As the debt remained unpaid, the Council passed Mr A’s case on to bailiffs acting on its behalf and they wrote to him at the beginning of June. As no response was received, an enforcement agent, Mr X, attended Mr A’s property.


Having taken control of Mr A’s vehicle, Mr X spoke to Mr A who informed him of his mental health problems. Mr X told Mr A he had no knowledge of Mr A’s condition but declined Mr A’s request to call his office or the Council to confirm it. Instead, Mr X told Mr A he could seek legal advice. Mr A offered payment by card but made clear he believed he was doing so under duress. Mr X told Mr A it was his choice whether or not to make the payment and
Mr A paid the outstanding debt in full.


Mr A then made a complaint to the Council about its and the bailiffs’ lack of understanding of his illness and vulnerability and that he had been forced under duress from Mr X to make payment. Having contacted the bailiffs and sought their comments, the Council responded in August 2015 but did not uphold the complaint. It concluded Mr A’s case had been dealt with in an appropriate manner.

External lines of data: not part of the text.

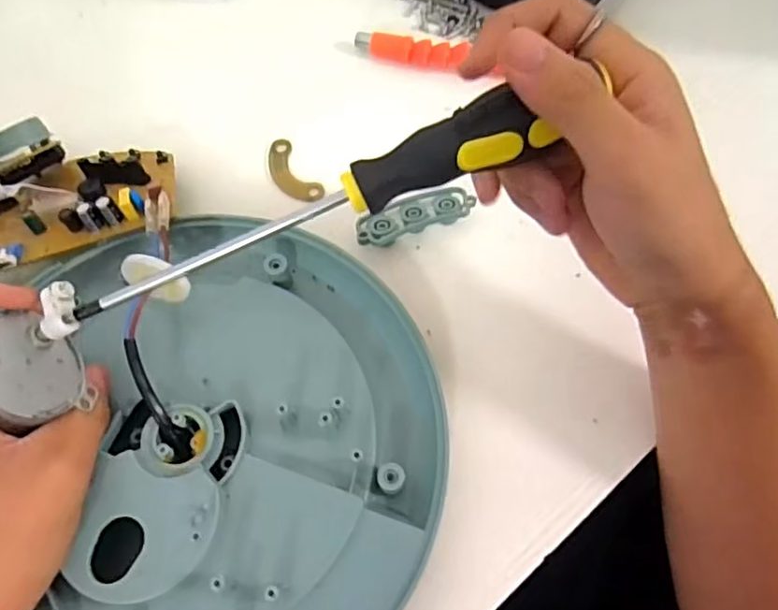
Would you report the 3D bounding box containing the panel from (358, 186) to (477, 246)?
[{"bbox_3d":[0.014,-0.051,0.360,0.069,0.011,0.022,-21,69,-10],"label":"panel"}]

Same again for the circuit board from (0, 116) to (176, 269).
[{"bbox_3d":[-0.193,-0.061,0.342,0.141,0.055,0.090,-14,67,-6],"label":"circuit board"}]

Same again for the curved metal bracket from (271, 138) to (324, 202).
[{"bbox_3d":[-0.060,-0.082,0.379,0.022,0.004,0.047,-34,71,-14],"label":"curved metal bracket"}]

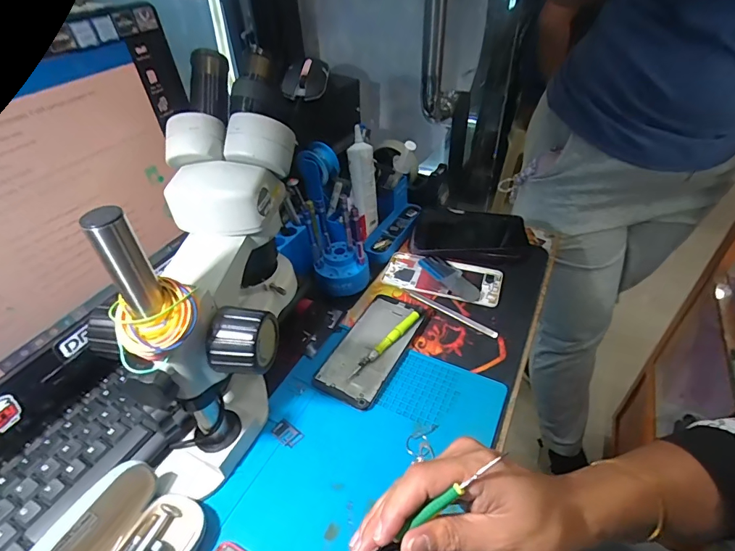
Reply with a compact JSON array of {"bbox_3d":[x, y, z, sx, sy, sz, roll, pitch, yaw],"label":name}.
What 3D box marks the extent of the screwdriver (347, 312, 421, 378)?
[{"bbox_3d":[0.023,0.081,0.493,0.011,0.016,0.115,32,51,29],"label":"screwdriver"}]

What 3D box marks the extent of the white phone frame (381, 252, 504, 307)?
[{"bbox_3d":[0.108,0.000,0.599,0.166,0.014,0.084,10,41,15],"label":"white phone frame"}]

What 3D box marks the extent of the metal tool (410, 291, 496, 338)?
[{"bbox_3d":[0.110,0.049,0.547,0.129,0.005,0.009,26,47,29],"label":"metal tool"}]

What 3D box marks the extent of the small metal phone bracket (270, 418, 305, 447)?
[{"bbox_3d":[-0.083,0.161,0.424,0.031,0.004,0.020,25,47,29],"label":"small metal phone bracket"}]

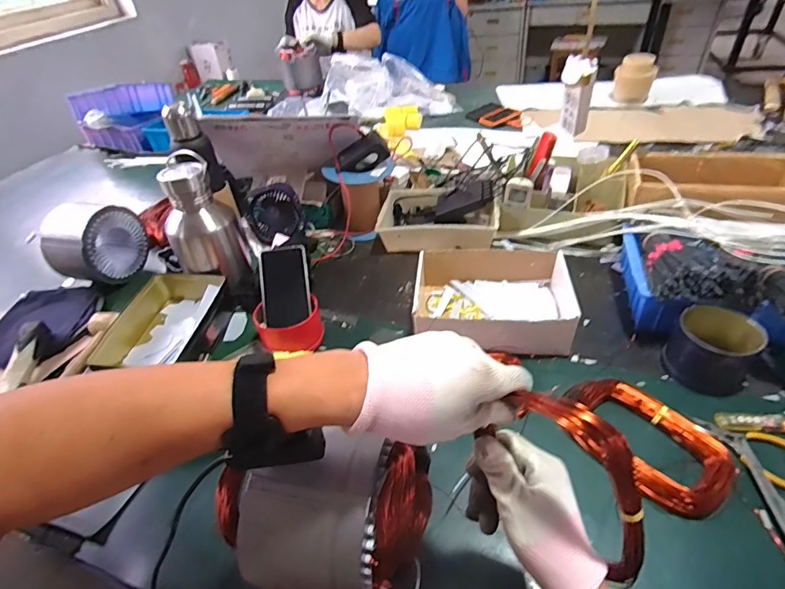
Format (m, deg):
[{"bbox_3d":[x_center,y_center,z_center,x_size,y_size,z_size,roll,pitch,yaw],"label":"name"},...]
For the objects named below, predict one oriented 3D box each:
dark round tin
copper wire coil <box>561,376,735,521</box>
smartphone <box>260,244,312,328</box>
[{"bbox_3d":[0.436,0.074,0.591,0.101,0.064,0.098,-4,42,4],"label":"dark round tin"},{"bbox_3d":[0.307,0.173,0.533,0.109,0.028,0.191,-33,48,-27],"label":"copper wire coil"},{"bbox_3d":[-0.180,-0.013,0.718,0.085,0.013,0.132,-8,76,6],"label":"smartphone"}]

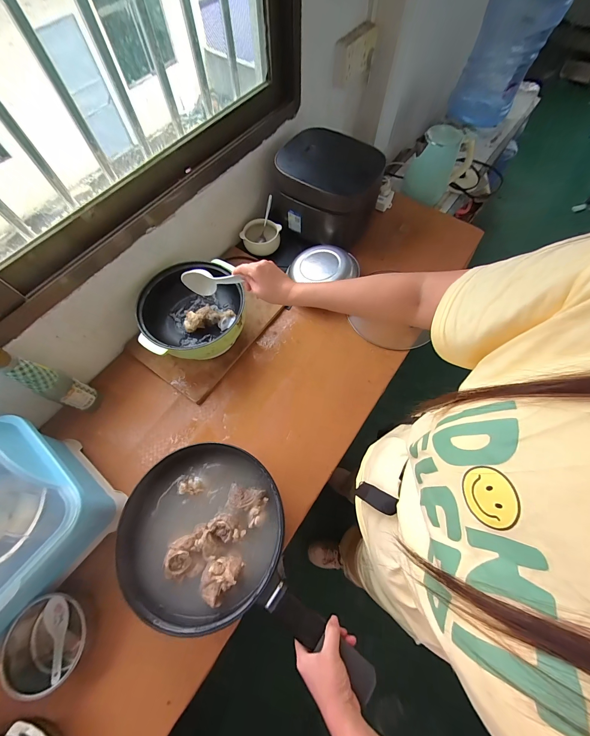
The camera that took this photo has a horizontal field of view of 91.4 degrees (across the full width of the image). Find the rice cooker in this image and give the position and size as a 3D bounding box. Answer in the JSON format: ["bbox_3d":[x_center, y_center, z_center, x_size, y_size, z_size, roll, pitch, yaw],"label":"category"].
[{"bbox_3d":[0.088,-0.511,0.829,0.288,0.184,0.237,16,67,7],"label":"rice cooker"}]

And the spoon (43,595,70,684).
[{"bbox_3d":[-0.415,0.471,0.500,0.026,0.034,0.124,-31,52,-12],"label":"spoon"}]

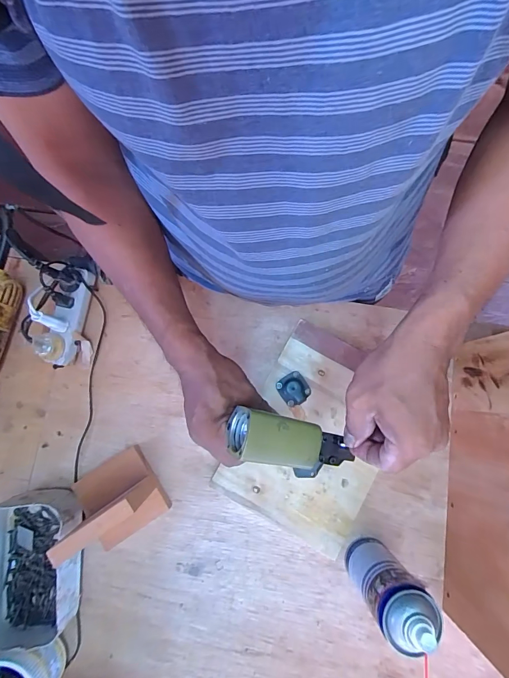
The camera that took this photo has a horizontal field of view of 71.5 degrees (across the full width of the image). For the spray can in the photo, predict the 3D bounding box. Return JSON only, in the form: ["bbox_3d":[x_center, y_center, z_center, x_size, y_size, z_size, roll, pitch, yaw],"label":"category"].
[{"bbox_3d":[0.158,0.299,0.426,0.060,0.168,0.056,0,78,0],"label":"spray can"}]

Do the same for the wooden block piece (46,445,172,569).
[{"bbox_3d":[-0.189,0.213,0.452,0.108,0.122,0.103,-31,80,-7],"label":"wooden block piece"}]

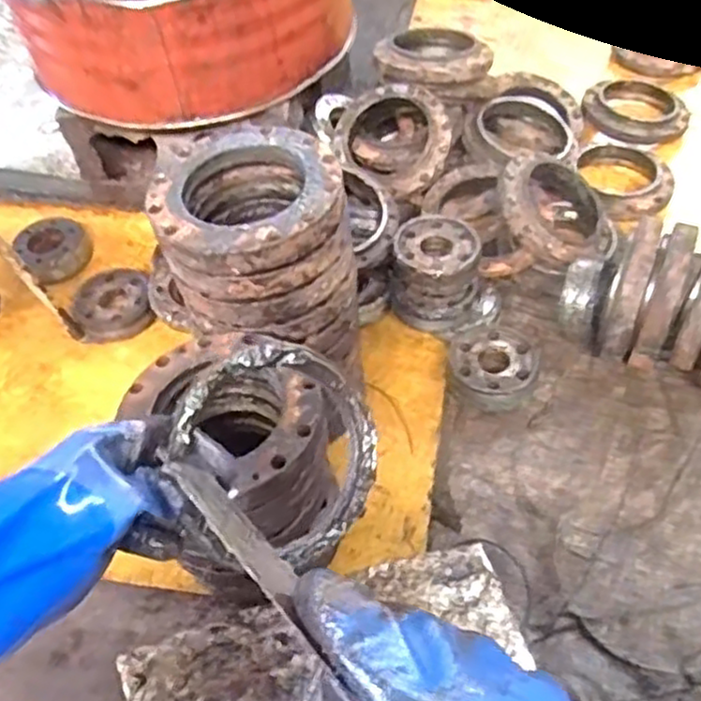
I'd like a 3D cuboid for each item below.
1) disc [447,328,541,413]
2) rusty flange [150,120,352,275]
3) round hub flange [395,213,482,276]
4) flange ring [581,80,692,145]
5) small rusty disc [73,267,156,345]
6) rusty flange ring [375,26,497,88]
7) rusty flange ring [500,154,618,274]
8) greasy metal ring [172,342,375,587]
[{"bbox_3d":[0.202,0.023,1.010,0.125,0.041,0.127,-1,50,1],"label":"disc"},{"bbox_3d":[-0.110,-0.167,0.750,0.191,0.036,0.208,-2,50,3],"label":"rusty flange"},{"bbox_3d":[0.129,-0.160,1.039,0.120,0.022,0.134,13,52,15],"label":"round hub flange"},{"bbox_3d":[0.552,-0.462,1.391,0.184,0.052,0.182,-1,50,1],"label":"flange ring"},{"bbox_3d":[-0.368,-0.071,1.119,0.117,0.029,0.115,1,65,-2],"label":"small rusty disc"},{"bbox_3d":[0.131,-0.486,1.187,0.169,0.042,0.156,-2,50,3],"label":"rusty flange ring"},{"bbox_3d":[0.312,-0.213,1.100,0.190,0.046,0.195,9,68,-23],"label":"rusty flange ring"},{"bbox_3d":[-0.051,0.075,0.504,0.150,0.160,0.017,-9,8,-28],"label":"greasy metal ring"}]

The Council confirmed it had been aware of his mental health problems but, having considered matters, decided that his particular circumstances did not warrant the cancellation of the PCNs. Because it had decided to pursue the charges, and refer his case on to enforcement agents, it did not consider it necessary to make the agents aware of Mr A’s correspondence about his mental health problems. It did not uphold his complaint.



When Mr A told the Council of his mental health problems, it considered what he had said, and the evidence he had provided, but decided his condition was not sufficient mitigation to stop collection of the charges. It informed him of its decision. The merits of this decision are not open to review by the Ombudsman no matter how strongly Mr A may disagree with it.


I have viewed the recording of Mr X’s visit to Mr A’s property. In it Mr A tells Mr X his condition is such that the Council should be working with him to which Mr X replies he can make a payment arrangement with Mr A. He did not doubt Mr A when he was told of Mr A’s mental health problems and told him he could seek legal advice.


I saw nothing in Mr X’s behaviour which amounted to harassment or discrimination and he reasonably took the card payment which was offered to him by Mr A.